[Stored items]
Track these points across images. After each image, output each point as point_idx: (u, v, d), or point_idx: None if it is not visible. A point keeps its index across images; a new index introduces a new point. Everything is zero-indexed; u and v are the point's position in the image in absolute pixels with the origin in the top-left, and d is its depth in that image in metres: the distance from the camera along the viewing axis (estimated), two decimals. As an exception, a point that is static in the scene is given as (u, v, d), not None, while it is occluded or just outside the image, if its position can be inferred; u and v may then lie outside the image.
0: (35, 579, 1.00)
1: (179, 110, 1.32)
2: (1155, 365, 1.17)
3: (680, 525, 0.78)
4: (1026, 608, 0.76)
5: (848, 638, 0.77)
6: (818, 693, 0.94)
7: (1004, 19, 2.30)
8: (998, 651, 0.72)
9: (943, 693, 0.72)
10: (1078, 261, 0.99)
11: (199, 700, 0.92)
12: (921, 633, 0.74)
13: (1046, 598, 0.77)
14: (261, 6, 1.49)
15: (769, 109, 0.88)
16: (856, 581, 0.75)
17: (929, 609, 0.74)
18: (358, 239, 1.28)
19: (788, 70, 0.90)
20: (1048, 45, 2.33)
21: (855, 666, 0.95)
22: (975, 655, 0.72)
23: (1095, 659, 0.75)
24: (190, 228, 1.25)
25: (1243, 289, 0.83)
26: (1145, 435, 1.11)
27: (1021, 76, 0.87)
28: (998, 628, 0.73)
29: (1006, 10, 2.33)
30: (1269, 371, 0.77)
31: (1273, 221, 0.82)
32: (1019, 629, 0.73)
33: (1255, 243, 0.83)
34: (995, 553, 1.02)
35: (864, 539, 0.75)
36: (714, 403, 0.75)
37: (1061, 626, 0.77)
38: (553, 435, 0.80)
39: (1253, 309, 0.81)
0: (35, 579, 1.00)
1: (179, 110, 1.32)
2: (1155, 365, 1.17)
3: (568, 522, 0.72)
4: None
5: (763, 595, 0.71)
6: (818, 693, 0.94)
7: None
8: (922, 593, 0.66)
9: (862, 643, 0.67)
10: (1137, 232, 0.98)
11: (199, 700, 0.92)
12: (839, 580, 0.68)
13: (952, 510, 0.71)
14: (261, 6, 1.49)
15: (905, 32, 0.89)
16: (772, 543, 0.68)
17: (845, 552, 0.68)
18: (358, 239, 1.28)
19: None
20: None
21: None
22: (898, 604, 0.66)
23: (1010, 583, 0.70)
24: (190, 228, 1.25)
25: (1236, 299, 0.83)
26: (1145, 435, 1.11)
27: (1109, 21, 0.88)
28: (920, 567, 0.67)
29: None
* * *
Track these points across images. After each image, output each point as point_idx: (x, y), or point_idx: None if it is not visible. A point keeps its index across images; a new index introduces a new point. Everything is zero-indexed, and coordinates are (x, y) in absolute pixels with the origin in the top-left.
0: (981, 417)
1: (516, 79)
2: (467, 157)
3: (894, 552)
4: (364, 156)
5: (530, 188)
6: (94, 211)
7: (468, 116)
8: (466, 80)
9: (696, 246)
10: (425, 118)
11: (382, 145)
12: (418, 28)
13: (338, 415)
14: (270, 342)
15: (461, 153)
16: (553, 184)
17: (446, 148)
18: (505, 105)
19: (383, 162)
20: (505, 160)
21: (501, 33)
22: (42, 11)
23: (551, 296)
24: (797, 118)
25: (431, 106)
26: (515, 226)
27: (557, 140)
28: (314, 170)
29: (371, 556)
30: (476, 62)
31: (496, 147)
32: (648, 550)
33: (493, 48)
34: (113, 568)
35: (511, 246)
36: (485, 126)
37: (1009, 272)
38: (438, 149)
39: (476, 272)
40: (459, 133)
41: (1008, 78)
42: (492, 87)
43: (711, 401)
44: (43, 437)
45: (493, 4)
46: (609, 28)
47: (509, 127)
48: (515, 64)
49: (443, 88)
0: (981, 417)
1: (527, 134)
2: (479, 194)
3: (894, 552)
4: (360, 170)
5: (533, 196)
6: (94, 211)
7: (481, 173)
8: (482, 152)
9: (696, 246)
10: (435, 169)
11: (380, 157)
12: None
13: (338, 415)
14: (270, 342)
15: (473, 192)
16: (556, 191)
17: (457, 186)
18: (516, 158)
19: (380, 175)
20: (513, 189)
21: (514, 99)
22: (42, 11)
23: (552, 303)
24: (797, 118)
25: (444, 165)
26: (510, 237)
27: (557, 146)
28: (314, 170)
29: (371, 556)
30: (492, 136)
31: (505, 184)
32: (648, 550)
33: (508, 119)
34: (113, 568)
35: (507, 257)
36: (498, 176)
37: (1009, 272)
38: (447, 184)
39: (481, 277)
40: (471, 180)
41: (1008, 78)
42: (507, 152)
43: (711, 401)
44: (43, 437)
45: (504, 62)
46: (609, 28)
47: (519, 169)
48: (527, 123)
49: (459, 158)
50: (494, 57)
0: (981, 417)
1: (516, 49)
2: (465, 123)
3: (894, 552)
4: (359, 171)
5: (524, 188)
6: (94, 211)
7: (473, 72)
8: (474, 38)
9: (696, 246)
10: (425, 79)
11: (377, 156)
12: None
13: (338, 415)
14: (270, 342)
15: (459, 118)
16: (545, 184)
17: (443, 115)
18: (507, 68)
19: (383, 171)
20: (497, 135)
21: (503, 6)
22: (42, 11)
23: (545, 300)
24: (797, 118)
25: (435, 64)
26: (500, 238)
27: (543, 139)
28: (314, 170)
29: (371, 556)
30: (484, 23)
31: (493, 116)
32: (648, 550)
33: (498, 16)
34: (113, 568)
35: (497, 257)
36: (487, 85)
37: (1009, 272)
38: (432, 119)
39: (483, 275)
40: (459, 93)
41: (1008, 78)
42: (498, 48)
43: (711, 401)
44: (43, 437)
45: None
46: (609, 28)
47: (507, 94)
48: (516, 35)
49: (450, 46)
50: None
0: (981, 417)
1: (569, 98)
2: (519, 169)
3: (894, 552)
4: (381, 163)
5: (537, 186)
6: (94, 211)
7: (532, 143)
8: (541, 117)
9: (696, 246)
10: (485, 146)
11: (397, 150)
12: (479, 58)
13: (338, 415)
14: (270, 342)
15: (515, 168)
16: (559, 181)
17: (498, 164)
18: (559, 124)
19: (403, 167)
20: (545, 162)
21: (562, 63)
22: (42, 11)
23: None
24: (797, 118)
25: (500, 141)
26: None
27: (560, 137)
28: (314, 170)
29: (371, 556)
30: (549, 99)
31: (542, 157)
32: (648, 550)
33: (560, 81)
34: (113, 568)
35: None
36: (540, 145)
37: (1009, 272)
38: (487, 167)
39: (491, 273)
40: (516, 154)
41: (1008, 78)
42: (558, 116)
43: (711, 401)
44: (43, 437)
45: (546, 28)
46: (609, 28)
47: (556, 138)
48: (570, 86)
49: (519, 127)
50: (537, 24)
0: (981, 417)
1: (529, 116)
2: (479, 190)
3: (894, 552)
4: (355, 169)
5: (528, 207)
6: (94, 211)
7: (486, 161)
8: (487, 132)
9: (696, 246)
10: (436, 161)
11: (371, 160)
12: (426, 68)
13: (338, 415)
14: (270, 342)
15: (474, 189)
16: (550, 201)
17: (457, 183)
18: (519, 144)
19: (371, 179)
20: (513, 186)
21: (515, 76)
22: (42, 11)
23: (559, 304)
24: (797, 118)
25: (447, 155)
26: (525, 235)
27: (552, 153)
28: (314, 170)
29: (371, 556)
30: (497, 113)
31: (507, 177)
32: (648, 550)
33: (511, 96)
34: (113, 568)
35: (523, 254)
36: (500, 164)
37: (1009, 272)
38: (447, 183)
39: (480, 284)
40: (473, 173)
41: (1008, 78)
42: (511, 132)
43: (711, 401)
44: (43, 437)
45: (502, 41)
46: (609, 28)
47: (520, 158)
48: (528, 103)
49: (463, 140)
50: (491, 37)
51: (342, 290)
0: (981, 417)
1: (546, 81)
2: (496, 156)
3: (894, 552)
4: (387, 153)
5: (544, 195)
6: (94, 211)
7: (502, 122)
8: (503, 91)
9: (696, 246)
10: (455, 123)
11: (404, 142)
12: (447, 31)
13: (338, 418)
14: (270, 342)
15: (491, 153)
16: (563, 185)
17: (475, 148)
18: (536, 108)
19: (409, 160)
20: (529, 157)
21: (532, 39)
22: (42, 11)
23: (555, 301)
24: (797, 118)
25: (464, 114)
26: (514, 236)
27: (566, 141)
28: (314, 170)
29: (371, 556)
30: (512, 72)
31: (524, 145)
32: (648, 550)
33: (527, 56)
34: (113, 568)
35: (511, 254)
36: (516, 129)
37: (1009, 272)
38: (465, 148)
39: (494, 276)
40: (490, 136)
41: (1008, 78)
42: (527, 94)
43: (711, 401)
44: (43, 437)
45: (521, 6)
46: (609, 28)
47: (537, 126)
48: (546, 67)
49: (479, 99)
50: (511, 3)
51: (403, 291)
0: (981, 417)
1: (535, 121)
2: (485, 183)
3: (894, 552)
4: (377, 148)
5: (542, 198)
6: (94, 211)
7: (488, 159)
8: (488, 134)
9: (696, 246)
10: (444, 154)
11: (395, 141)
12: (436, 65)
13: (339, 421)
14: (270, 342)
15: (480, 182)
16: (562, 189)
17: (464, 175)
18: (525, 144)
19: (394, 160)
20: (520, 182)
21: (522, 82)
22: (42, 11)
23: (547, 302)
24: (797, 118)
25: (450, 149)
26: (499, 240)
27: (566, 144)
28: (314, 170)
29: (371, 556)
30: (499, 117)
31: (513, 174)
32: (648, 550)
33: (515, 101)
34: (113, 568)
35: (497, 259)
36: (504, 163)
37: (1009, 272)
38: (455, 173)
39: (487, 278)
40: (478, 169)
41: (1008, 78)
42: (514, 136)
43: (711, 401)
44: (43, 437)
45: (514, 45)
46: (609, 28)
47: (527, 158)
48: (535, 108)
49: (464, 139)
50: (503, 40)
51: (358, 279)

REQUIRED WORK
Reproduce the entries above exactly, but only the lines between the line holding "4: (1026, 608, 0.76)" and the line holding "38: (553, 435, 0.80)", inclusive.

REPLY TO THE TASK
4: (1026, 608, 0.76)
5: (848, 638, 0.77)
6: (818, 693, 0.94)
7: (1004, 19, 2.30)
8: (998, 651, 0.72)
9: (943, 693, 0.72)
10: (1078, 261, 0.99)
11: (199, 700, 0.92)
12: (921, 633, 0.74)
13: (1046, 598, 0.77)
14: (261, 6, 1.49)
15: (769, 109, 0.88)
16: (856, 581, 0.75)
17: (929, 609, 0.74)
18: (358, 239, 1.28)
19: (788, 70, 0.90)
20: (1048, 45, 2.33)
21: (855, 666, 0.95)
22: (975, 655, 0.72)
23: (1095, 659, 0.75)
24: (190, 228, 1.25)
25: (1243, 289, 0.83)
26: (1145, 435, 1.11)
27: (1021, 76, 0.87)
28: (998, 628, 0.73)
29: (1006, 10, 2.33)
30: (1269, 371, 0.77)
31: (1273, 221, 0.82)
32: (1019, 629, 0.73)
33: (1255, 243, 0.83)
34: (995, 553, 1.02)
35: (864, 539, 0.75)
36: (714, 403, 0.75)
37: (1061, 626, 0.77)
38: (553, 435, 0.80)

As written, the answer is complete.